Charges against the men “high in authority” in Wyoming were never filed. Eventually the invaders were released on bail and were told to return to Wyoming for the trial. Many fled to Texas and were never seen again. In the end the WSGA group went free after the charges were dropped on the excuse that Johnson County refused to pay for the costs of prosecution. The costs of housing the men at Fort D.A. Russell were said to exceed $18,000 and the sparsely populated Johnson County was unable to pay.
Emotions ran high for many years following the “Johnson County Cattle War” as some viewed the large and wealthy ranchers as heroes who took justice into their own hands in order to defend their rights, while others saw the WSGA as heavy-handed vigilantes running roughshod over the law of the land.
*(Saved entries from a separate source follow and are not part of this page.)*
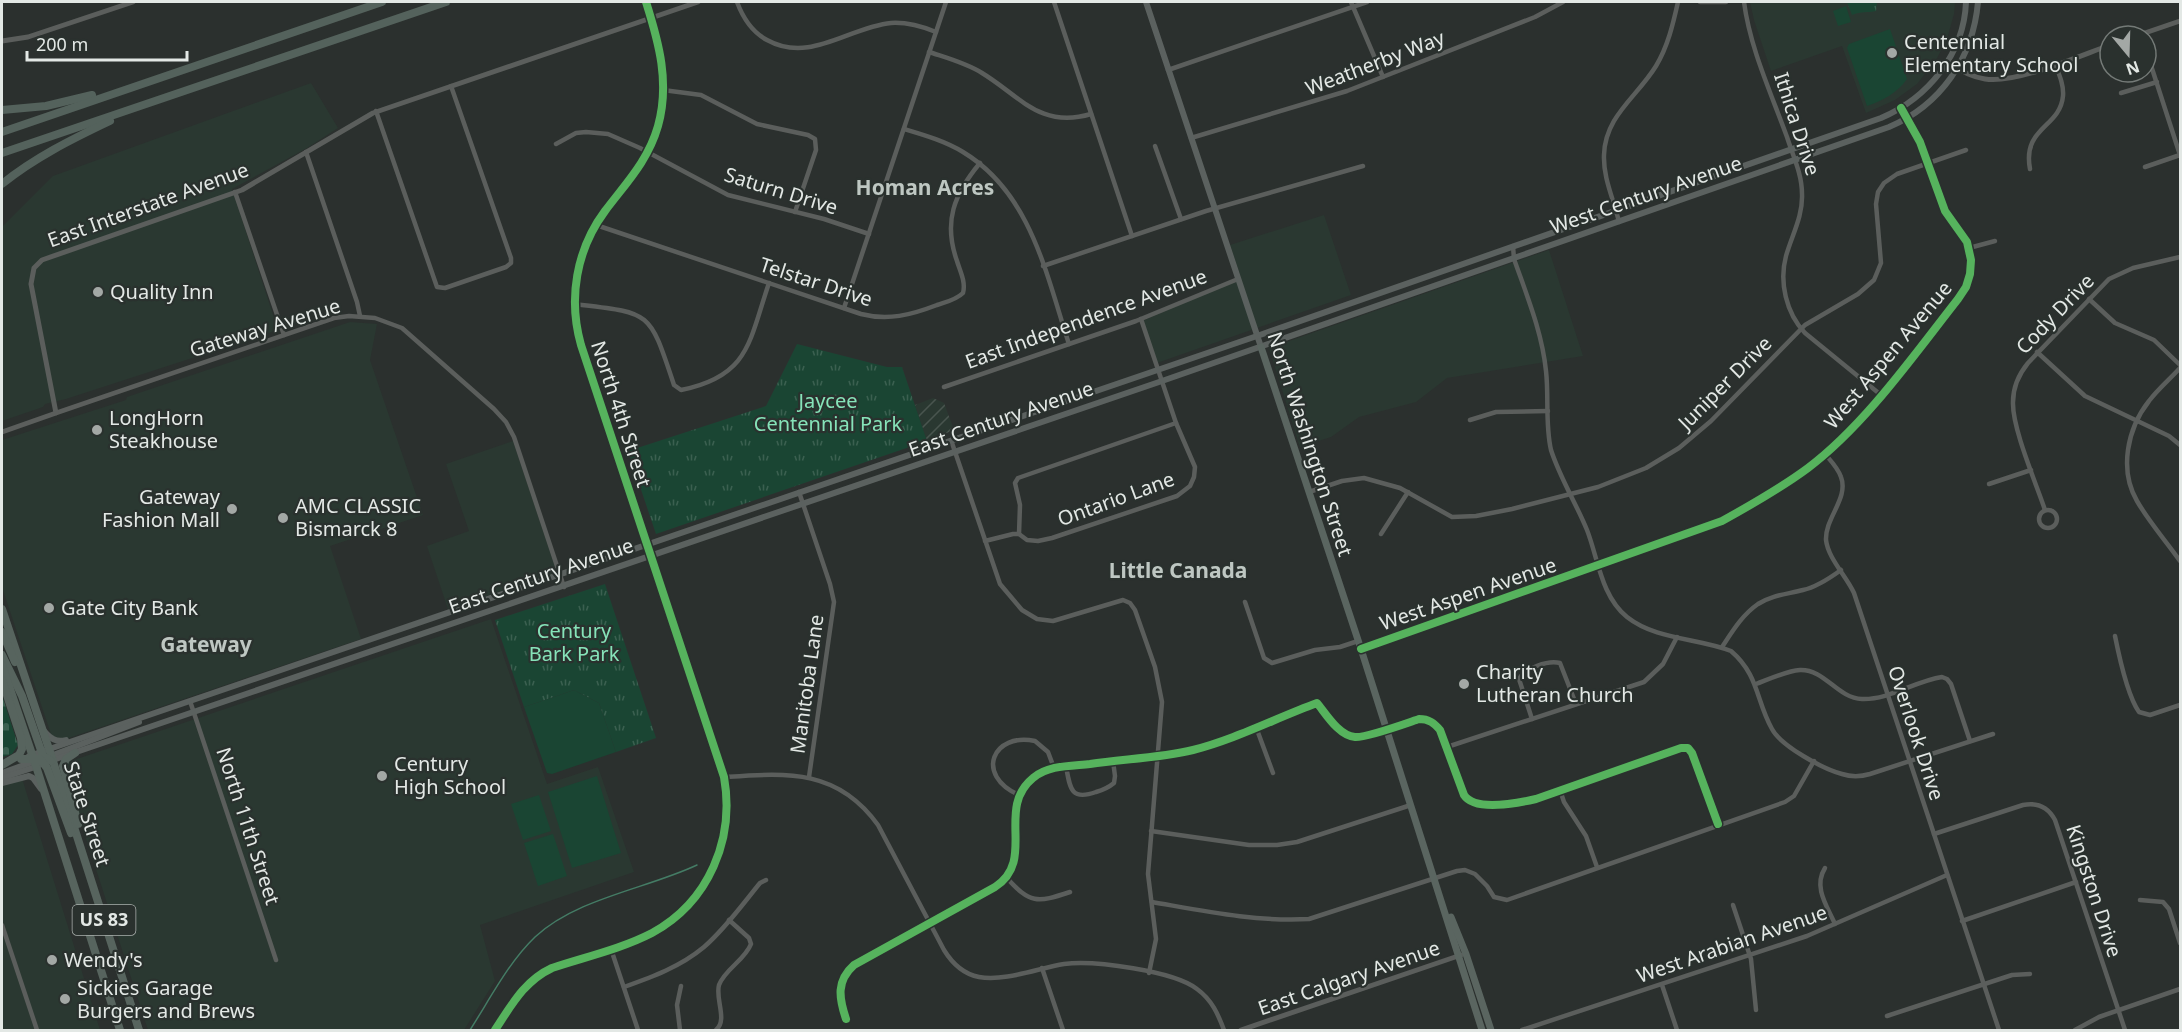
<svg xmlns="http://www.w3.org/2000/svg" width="2182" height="1032" font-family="'Noto Sans',sans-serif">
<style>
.built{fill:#2a3831}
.industrial{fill:url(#industrial-furrows)}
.grass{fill:#1a4533}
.cemetery{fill:url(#cemetery-stones)}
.park{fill:url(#park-tufts)}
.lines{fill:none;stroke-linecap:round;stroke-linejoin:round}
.stream{stroke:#447c65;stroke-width:1.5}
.minor{stroke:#5b5e5c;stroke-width:4.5}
.tertiary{stroke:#5b5e5c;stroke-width:5}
.secondary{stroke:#5b615f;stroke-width:6}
.primary{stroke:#5a6560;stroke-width:7}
.trunk{stroke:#57645e;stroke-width:8}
.motorway{stroke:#54625c;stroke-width:8}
.cycleway-casing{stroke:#2a312e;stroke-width:11}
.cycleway{stroke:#56b35d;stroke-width:8}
.poi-dot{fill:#a3a8a5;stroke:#2a312e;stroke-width:2}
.labels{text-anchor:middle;stroke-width:4.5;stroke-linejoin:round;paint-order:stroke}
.shield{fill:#2a312e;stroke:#acb1ae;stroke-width:1.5}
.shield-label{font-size:18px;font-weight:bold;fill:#e3e8e5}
.poi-label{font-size:20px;fill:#e3e8e5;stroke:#2a312e;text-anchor:start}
.street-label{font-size:20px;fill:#e3e8e5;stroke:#2a312e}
.park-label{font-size:20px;fill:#86e3b9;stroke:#2a312e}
.neighbourhood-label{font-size:21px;font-weight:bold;fill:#bec7c2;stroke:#2a312e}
</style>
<defs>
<pattern id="industrial-furrows" width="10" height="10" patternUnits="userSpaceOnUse" patternTransform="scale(1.5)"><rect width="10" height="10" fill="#2a3831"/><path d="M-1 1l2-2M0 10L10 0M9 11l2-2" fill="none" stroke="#49554f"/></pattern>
<pattern id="cemetery-stones" width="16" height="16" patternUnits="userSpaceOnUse" patternTransform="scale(1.5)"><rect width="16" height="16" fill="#1a4533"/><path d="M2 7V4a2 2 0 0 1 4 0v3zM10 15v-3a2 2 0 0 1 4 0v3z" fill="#3b6050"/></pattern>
<pattern id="park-tufts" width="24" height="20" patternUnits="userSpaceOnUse" patternTransform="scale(1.5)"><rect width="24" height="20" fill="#1a4533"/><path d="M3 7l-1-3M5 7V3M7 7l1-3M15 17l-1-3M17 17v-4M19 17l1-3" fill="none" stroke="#3b6050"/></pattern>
</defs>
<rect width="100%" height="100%" fill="#2b302e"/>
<g class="built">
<polygon points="1750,2 1955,2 1954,14 1947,39 1936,60 1917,84 1895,100 1866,113 1842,46 1771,71 1754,20"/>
<polygon points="311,83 338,128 307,148 232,189 278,330 66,399 45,404 43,407 2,421 2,227 53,176"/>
<polygon points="1324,215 1351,295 1154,364 1140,322 1241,278 1230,245"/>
<polygon points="1549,250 1583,356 1447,378 1416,402 1359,417 1331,437 1300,447 1269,348"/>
<polygon points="350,322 377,324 370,360 423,515 330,546 361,639 54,743 2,587 2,440 126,400 127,397"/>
<polygon points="513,441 557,572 448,609 427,546 469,531 446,464"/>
<polygon points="491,619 547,784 598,767 634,872 480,925 495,981 464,1030 148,1030 62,764"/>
<polygon points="21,775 100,1030 2,1030 2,782"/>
</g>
<polygon class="industrial" points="933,398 944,403 954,430 927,441 915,405"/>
<g class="grass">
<polygon points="1846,6 1851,22 1838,26 1833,11"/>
<path d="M1890,29l17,50c-10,14 -23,21 -40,27l-20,-58 2,-4z"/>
<polygon points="574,690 599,703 616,752 552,774 547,773 524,707"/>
<polygon points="597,776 621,853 572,868 548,792"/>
<polygon points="539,795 551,831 523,840 511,804"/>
<polygon points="553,834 567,876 538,886 524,843"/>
</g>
<polygon class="cemetery" points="2,695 18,745 12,754 2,757"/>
<g class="park">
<path d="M1847,2h30l-1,9c-8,2 -15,0 -24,4z"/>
<polygon points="797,344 887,367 902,367 927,441 656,534 628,451 766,406"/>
<polygon points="605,584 656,738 616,752 599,703 574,690 524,707 495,620"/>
</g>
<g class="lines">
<path class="stream" d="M470,1030c20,-31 38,-67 65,-93 42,-39 111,-48 162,-72"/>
<g class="minor">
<path d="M737,2c6,16 15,30 30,38 43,24 82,-13 124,-17 16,-1 30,3 45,9"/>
<polyline points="1054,2 1132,236"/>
<polyline points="1351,2 1383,77"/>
<polyline points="1700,2 1726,2"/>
<path d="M1744,2c6,46 27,91 43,135 6,19 15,37 15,57 1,22 -10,41 -16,62 -7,26 0,57 19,77l76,62"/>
<polyline points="2146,50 2180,155"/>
<path d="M929,52c18,6 37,11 53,21 38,23 58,56 109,41"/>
<polyline points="1168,70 1367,2"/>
<polyline points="663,90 701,95 757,124 808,135 815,139 816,150 795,212"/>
<polyline points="2121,93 2157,82"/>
<polyline points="376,111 437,287 445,288 506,267 511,263 511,258 451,86"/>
<path d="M904,129c20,6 41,12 59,23 68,41 83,122 106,192"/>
<polyline points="1191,138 1347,91 1535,17 1563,2"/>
<polyline points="556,144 576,133 586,132 608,134 640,148 728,195 824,219 869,234"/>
<polyline points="1155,146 1181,219"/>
<polyline points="306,152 357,302 360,316"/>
<polyline points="2145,167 2180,155"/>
<path d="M2030,169c-8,-42 30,-41 33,-73 1,-11 -4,-22 -8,-32"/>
<polyline points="235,192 284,335"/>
<path d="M1619,222c-5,-22 -16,-44 -15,-67 1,-39 33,-58 52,-89 12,-20 17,-42 22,-64"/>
<path d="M596,225l265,89c27,7 50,1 76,-9 9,-3 19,-5 26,-12 3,-11 -3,-22 -6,-32 -14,-39 -3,-67 23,-98"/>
<path d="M1513,246l1,13c13,37 28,73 32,112 3,26 -1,53 5,79 9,28 25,53 36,80 11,28 14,66 40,87 29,23 71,21 104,34 28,24 25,50 41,78 9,17 51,40 70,45 9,3 18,3 28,0l123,-40"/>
<polyline points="1969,248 1995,241"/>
<polyline points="1043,266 1206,211 1363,166"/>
<polyline points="2089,299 2115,323 2154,340 2180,365"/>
<path d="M574,304c78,9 75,6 100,81l7,5c69,-14 68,-49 88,-107"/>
<polyline points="844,308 946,2"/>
<polyline points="2037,352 2085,396 2169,436 2180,445"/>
<path d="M2180,368c-10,11 -22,21 -31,33 -22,28 -30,69 -12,100 12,21 29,40 43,60"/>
<polyline points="944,387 1136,321 1238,279"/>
<polyline points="56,413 334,318 349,316 375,318 402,328 494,409 506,422 514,437 564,587"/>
<polyline points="1470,420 1496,412 1548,411"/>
<polyline points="951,440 1000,584 1022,610 1037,619 1053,621 1123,600 1130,603 1135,610 1155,667 1162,702 1148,874 1156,939 1149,973"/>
<path d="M1825,454c6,7 13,14 16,23 8,21 -16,41 -15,63 2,18 20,36 28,53l145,437"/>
<polyline points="1989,484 2031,470"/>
<polyline points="799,492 830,584 834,602 809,777"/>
<polyline points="1309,492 1342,481 1364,478 1400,488 1452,517 1476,516 1512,509 1598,487 1646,468 1679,448 1711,421 1805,325 1858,294 1874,280 1881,263 1876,204 1878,192 1884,183 1897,174 1966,150"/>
<path d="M2045,510c-9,-27 -33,-82 -32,-108 0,-15 6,-28 15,-39l81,-84 24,-11 47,-11"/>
<circle cx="2048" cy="519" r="9"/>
<polyline points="1019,534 1020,505 1015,483 1018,478 1176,423"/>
<polyline points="1381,534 1408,492"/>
<polyline points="985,541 1013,534 1019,534 1027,540 1038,541 1052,538 1177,496 1190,486 1194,477 1195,467 1176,423 1141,319"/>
<polyline points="1245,602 1264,658 1272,663 1315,650 1340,647 1358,641"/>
<path d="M2115,636c4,20 12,59 24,76l11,3 30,-10"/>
<path d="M1722,647c10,-15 20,-32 36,-43 14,-9 30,-10 45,-14 14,-3 27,-12 38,-20"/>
<path d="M1361,649l361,-128c29,-16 59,-33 86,-53 57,-43 106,-113 150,-169l8,-12 4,-13 1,-14 -4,-18 -22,-31 -25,-69 -19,-34"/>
<path d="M1756,684c13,-5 30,-13 44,-14 25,-1 37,28 62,29 27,1 53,-18 80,-22l5,2 4,5 19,57"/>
<polyline points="190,701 276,960"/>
<path d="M1532,719l-13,-40c6,-11 29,-19 41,-16l16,41"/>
<polyline points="1256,727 1273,773"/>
<polyline points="1447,747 1644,682 1663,664 1677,637"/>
<path d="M1066,766c4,23 5,35 30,26 7,-2 12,-4 18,-9l1,-7 -2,-15"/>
<path d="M724,777c62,-4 113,-9 154,48l66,125c8,13 19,24 35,27 25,5 60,-9 85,-13 30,-4 110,7 133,25 15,11 21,25 27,41"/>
<polyline points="1560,790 1564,802 1586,836 1597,867"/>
<path d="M1019,795c-45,-20 -26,-63 16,-54l13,11 6,16"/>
<polyline points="1151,831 1249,845 1277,845 1297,842 1411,805"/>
<path d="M1934,834l89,-29c15,-3 25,2 32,15l70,210"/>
<path d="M1825,868c-12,19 2,38 10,56"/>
<path d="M1006,877c24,27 31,26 64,15"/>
<polyline points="2140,900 2163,902 2169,909 2180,943"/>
<path d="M1152,902c52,9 104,20 157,17l148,-48 8,-1 10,4 12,12 7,11 13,3 278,-98 9,-6 20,-35"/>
<polyline points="1733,905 1751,959 1756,1010"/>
<polyline points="1962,921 2076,882"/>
<polyline points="2,925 37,1030"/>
<polyline points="611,949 638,1030"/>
<polyline points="1042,968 1063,1030"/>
<polyline points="1662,985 1677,1030"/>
<path d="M624,987c28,-10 56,-20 80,-40 21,-18 38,-42 56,-64l6,-3"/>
<polyline points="1887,1016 2012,975 2030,974"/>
<path d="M846,1019c-7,-21 -10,-38 8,-54l141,-78c42,-27 0,-78 38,-109 15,-13 38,-12 57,-14 34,-5 70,-6 103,-14 43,-11 83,-32 124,-47 9,11 22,33 38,34 11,1 52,-14 64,-18 10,0 15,4 21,11l24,65c11,17 54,8 72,4l145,-51h7l4,5 26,71"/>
<polyline points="680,1030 677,1005 681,986"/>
<path d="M716,1030c12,-10 -1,-31 3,-45 6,-16 26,-25 32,-41l-2,-6 -20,-18"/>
<polyline points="1522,1030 1807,936 1947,875"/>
<polyline points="2075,1030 2099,1017 2180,989"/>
</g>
<g class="tertiary">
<polyline points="2136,36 2180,21"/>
<polyline points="2,41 28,37 133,2"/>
<path d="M1948,62c11,8 23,15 37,17 31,5 94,-23 125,-34"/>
<polyline points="2,432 56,413 31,284 34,268 42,260 242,190 373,113 698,2"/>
<path d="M495,1030c16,-24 29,-49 57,-62 33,-11 69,-19 100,-35 57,-31 83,-94 72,-156l-143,-432c-13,-46 -5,-95 24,-134 21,-28 43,-50 53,-85 12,-43 1,-83 -12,-124"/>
<polyline points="1241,1030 1461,955"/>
</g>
<g class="secondary">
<polyline points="1146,2 1261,347"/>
<path d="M44,731c6,7 12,12 22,9"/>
<path d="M29,756l1228,-420 624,-218c47,-20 83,-64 85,-116"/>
<polyline points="48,757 139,722"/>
<path d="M50,761l1112,-380 727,-254c52,-22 84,-69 89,-125"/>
<polyline points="2,773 38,760"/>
<polyline points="2,778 38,766"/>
<polyline points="2,783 29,776 33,778 41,789"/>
</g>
<g class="primary">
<polyline points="1261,347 1361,649 1482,1030"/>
<polyline points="1451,917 1466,954 1491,1030"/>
</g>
<g class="trunk">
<polyline points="2,609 51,755 139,1030"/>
<polyline points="2,632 15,662"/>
<polyline points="2,655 22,696 43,756 51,761"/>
<polyline points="2,665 36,766 120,1030"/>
<polyline points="2,680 21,738 22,749 19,755 2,765"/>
<polyline points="75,753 66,759 63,766 78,824"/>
<polyline points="21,759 40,759 47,768 71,833"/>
</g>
<g class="motorway">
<polyline points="2,110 46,106 92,95"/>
<polyline points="2,132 382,2"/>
<polyline points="2,153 446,2"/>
<path d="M2,184c32,-26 70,-45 108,-63"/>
</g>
<g class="cycleway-casing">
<g id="cycleway">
<path d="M1361,649l361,-128c29,-16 59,-33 86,-53 57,-43 106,-113 150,-169l8,-12 4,-13 1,-14 -4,-18 -22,-31 -25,-69 -19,-34"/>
<path d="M846,1019c-7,-21 -10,-38 8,-54l141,-78c42,-27 0,-78 38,-109 15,-13 38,-12 57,-14 34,-5 70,-6 103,-14 43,-11 83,-32 124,-47 9,11 22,33 38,34 11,1 52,-14 64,-18 10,0 15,4 21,11l24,65c11,17 54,8 72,4l145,-51h7l4,5 26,71"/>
<path d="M495,1030c16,-24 29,-49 57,-62 33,-11 69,-19 100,-35 57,-31 83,-94 72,-156l-143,-432c-13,-46 -5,-95 24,-134 21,-28 43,-50 53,-85 12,-43 1,-83 -12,-124"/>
</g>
</g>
<use href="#cycleway" class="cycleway"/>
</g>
<g class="poi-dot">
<circle cx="1892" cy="53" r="6"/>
<circle cx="98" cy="292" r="6"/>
<circle cx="97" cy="430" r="6"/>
<circle cx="232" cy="509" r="6"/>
<circle cx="283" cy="518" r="6"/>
<circle cx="49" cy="608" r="6"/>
<circle cx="1464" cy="684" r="6"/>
<circle cx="382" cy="776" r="6"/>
<circle cx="52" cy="960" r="6"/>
<circle cx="65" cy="999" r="6"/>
</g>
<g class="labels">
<rect class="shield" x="72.5" y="905" width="63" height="30" rx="4.5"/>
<g class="shield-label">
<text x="104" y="926">US 83</text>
</g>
<g class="poi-label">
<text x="1904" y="49">Centennial<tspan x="1904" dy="23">Elementary School</tspan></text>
<text x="110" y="299">Quality Inn</text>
<text x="109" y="425">LongHorn<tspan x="109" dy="23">Steakhouse</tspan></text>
<text x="220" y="504" text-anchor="end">Gateway<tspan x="220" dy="23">Fashion Mall</tspan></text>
<text x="295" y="513">AMC CLASSIC<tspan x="295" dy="23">Bismarck 8</tspan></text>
<text x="61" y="615">Gate City Bank</text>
<text x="1476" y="679">Charity<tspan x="1476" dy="23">Lutheran Church</tspan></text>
<text x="394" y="771">Century<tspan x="394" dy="23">High School</tspan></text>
<text x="64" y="967">Wendy's</text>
<text x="77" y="995">Sickies Garage<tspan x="77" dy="23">Burgers and Brews</tspan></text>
</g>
<g class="street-label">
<text transform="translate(1375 63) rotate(-21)" y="7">Weatherby Way</text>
<text transform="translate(1797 124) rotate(72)" y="7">Ithica Drive</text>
<text transform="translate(781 191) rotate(17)" y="7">Saturn Drive</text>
<text transform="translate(1646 195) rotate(-19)" y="7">West Century Avenue</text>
<text transform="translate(148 205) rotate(-20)" y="7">East Interstate Avenue</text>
<text transform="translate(816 282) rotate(18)" y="7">Telstar Drive</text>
<text transform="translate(2055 314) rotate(-46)" y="7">Cody Drive</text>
<text transform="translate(1086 319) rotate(-20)" y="7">East Independence Avenue</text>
<text transform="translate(265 328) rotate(-17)" y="7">Gateway Avenue</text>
<text transform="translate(1888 355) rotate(-50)" y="7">West Aspen Avenue</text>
<text transform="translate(1725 383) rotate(-45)" y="7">Juniper Drive</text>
<text transform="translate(621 414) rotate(72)" y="7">North 4th Street</text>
<text transform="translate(1001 419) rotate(-19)" y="7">East Century Avenue</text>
<text transform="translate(1310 444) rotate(72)" y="7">North Washington Street</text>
<text transform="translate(1116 499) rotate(-20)" y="7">Ontario Lane</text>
<text transform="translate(541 576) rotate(-19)" y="7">East Century Avenue</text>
<text transform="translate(1468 594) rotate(-19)" y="7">West Aspen Avenue</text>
<text transform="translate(807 684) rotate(-82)" y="7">Manitoba Lane</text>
<text transform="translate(1916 733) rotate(72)" y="7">Overlook Drive</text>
<text transform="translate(87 814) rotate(72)" y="7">State Street</text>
<text transform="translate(248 826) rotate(72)" y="7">North 11th Street</text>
<text transform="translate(2094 891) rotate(72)" y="7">Kingston Drive</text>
<text transform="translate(1732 944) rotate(-19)" y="7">West Arabian Avenue</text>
<text transform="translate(1349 978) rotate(-19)" y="7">East Calgary Avenue</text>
</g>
<g class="park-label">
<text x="828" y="408">Jaycee<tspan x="828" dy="23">Centennial Park</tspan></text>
<text x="574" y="638">Century<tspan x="574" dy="23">Bark Park</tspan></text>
</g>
<g class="neighbourhood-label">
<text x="925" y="195">Homan Acres</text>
<text x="1178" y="578">Little Canada</text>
<text x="206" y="652">Gateway</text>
</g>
</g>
<rect width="2182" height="1032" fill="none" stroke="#e3e8e5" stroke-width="6"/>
<g transform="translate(2128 54) rotate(161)"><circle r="28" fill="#2a312e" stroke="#747a77" stroke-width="1.5"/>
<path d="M0-4.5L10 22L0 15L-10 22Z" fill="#a3a8a5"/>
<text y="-9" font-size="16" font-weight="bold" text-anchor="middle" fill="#e3e8e5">N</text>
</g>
<path d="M27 51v9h160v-9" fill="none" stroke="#e3e8e5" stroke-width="3"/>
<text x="36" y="51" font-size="18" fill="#e3e8e5" stroke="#2a312e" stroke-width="4.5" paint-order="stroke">200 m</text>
</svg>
A number of tall tales were spun by both sides afterwards in an attempt to make their actions appear morally justified. Parties sympathetic to the invaders painted Nate Champion as the leader of a vast cattle rustling empire and that he was a leading member of the fabled “Red Sash Gang” that supposedly included the likes of everyone from Jesse James to the Hole in the Wall Gang (of which the most famous members were Butch Cassidy and The Sundace Kid). These rumors about Champion have since been discredited. Parties sympathetic to the smaller ranchers spun tales that insinuated the Regulators hired some of the west's most notorious gunslingers such as Tom Horn and Big Nose George Parrot (whose skull was later used by the warden at the prison in Laramie as an ash tray). Horn did briefly work as a detective for the WSGA in the 1890s but there is no evidence he was involved in the war.
As many historians as there are is as many theories as to why this dispute over land and resources turned into a shooting war, but one thing remains consistent and that is the popular image depicts the Johnson County War as an act of vigilantism by aggressive foreign-owned land and cattle firms against small, individual settlers defending their rights.